Я, как мог осторожно, развязал его больную ногу, приложил к ней свежие листья подорожника и опять завязал. Василию Петровичу было очень больно, но он терпел и даже похвалил меня.
– Тебе, видно, доктором быть, путешественник, – сказал он почти весело. – А теперь отправляйся на добычу. Поищи для разнообразия грибов вон там, в низинке. Неси все, какие найдёшь.
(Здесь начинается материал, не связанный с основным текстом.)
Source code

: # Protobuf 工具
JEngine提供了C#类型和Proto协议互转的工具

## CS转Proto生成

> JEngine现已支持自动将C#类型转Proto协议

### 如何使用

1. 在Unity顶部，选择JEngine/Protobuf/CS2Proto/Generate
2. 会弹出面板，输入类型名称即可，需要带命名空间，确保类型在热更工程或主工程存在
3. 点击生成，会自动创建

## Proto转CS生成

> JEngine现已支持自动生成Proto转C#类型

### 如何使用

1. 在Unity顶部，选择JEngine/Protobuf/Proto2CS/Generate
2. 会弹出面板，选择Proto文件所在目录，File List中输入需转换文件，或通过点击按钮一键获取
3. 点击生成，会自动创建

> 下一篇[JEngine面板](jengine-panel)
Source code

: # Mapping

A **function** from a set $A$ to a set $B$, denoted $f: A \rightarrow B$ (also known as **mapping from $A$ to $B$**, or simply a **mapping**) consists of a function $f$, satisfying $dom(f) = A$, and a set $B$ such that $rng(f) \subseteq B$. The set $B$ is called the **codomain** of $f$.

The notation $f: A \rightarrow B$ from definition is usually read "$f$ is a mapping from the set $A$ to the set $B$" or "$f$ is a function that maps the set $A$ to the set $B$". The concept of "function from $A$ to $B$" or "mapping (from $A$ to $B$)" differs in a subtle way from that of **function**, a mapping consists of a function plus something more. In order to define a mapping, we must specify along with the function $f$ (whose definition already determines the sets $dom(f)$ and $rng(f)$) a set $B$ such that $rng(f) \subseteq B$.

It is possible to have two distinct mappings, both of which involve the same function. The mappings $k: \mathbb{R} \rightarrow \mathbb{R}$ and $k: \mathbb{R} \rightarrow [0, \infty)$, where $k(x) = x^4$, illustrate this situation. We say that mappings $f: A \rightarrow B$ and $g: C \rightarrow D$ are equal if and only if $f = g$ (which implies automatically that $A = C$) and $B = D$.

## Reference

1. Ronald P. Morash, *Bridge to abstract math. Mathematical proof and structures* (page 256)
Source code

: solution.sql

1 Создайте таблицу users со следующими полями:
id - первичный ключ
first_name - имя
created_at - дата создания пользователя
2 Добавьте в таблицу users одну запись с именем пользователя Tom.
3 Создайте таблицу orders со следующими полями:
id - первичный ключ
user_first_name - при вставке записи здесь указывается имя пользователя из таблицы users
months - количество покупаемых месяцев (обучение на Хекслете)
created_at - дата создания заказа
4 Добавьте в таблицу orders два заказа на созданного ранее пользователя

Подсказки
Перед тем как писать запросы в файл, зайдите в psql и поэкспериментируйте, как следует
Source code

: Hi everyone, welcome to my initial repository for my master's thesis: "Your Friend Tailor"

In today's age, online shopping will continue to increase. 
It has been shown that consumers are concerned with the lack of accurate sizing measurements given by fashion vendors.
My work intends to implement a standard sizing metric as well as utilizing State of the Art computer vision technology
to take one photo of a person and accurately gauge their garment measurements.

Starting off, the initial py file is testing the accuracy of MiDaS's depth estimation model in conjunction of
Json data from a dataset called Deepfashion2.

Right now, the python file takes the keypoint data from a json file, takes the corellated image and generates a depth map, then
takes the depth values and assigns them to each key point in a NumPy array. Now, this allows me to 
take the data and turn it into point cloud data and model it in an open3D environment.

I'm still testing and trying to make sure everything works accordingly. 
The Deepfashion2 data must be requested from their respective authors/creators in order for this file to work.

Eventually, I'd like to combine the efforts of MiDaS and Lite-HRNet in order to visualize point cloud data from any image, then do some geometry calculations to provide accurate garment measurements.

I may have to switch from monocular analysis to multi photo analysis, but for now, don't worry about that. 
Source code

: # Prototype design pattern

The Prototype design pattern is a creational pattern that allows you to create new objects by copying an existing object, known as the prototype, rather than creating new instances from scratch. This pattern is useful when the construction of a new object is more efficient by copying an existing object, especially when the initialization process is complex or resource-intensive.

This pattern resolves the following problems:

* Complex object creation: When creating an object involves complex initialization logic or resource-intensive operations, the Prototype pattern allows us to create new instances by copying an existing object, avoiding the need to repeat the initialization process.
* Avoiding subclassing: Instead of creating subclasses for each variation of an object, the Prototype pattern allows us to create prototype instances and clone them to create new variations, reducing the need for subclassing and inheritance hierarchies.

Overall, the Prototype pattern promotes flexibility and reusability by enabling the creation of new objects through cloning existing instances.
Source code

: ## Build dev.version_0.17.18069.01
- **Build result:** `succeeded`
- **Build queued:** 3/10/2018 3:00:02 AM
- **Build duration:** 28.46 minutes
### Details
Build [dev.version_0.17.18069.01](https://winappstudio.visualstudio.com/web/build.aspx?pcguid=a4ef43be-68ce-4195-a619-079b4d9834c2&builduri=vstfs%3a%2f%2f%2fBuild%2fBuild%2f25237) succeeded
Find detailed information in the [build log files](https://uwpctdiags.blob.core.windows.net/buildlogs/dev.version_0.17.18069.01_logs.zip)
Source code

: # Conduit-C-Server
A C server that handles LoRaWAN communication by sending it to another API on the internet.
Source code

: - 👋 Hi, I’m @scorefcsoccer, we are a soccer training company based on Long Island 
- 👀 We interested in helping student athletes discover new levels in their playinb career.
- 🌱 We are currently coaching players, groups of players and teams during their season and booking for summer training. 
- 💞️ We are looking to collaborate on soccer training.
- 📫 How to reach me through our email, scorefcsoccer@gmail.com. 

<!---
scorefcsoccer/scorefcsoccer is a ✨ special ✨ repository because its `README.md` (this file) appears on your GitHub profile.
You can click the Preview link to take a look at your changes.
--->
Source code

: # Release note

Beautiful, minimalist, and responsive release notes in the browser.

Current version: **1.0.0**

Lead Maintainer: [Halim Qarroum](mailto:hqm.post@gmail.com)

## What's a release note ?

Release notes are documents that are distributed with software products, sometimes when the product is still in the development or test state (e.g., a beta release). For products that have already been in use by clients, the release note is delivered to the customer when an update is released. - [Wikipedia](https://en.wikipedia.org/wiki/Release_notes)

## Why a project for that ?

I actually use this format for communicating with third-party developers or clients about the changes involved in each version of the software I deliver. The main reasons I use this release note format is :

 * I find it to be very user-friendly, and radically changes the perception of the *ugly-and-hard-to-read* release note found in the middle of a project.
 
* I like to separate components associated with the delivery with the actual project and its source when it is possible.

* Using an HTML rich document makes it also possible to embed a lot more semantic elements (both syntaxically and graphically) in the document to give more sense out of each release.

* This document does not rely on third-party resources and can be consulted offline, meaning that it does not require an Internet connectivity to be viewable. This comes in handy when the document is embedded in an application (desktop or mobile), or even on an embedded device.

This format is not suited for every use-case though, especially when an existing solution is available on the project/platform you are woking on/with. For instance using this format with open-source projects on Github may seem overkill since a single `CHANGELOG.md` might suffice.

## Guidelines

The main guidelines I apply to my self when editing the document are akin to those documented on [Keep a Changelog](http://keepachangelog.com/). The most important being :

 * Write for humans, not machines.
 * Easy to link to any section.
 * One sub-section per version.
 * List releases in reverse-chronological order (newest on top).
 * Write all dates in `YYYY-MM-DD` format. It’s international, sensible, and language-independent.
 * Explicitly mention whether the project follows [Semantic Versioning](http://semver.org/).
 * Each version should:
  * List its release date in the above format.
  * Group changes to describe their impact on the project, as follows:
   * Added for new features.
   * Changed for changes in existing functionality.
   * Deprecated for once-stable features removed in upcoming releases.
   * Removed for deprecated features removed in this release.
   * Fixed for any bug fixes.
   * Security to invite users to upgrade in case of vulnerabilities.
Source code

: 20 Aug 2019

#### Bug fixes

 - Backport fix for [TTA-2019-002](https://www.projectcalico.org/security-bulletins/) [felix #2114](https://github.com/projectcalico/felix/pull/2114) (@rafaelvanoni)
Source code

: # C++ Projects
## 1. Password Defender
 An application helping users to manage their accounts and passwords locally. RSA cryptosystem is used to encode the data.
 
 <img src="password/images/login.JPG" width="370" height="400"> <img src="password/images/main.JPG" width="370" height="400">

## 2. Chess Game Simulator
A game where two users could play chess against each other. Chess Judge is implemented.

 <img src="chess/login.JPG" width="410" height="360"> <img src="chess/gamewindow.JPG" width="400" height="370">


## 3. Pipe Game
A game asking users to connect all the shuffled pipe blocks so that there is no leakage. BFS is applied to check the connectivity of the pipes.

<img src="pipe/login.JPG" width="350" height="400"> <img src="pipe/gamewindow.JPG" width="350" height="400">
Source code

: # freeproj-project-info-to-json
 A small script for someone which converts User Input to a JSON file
Многие грибы ошибочно считают поганками, а они очень вкусные.
Перейдя полянку, я спустился в глубокий овраг. Громадные осины и берёзы росли на самом дне его и так переплелись в вышине ветвями, что внизу и днём было сумрачно. На земле лежали истлевшие толстые стволы, а в их трухе ярко желтели и розовели какие-то мясистые маленькие кустики, очень похожие на кораллы. Я полюбовался ими, снял рубашку и разложил на земле.
– Покажу Василию Петровичу, но уж есть их, наверное, нельзя. И вот этот – тоже. Какой вырос! – Это я положил на рубашку гриб-дождевик, белый, нежный, величиной с детскую голову. Заодно нашлось тут же штук десять красных подосиновиков. Эти, кажется, годятся на похлёбку.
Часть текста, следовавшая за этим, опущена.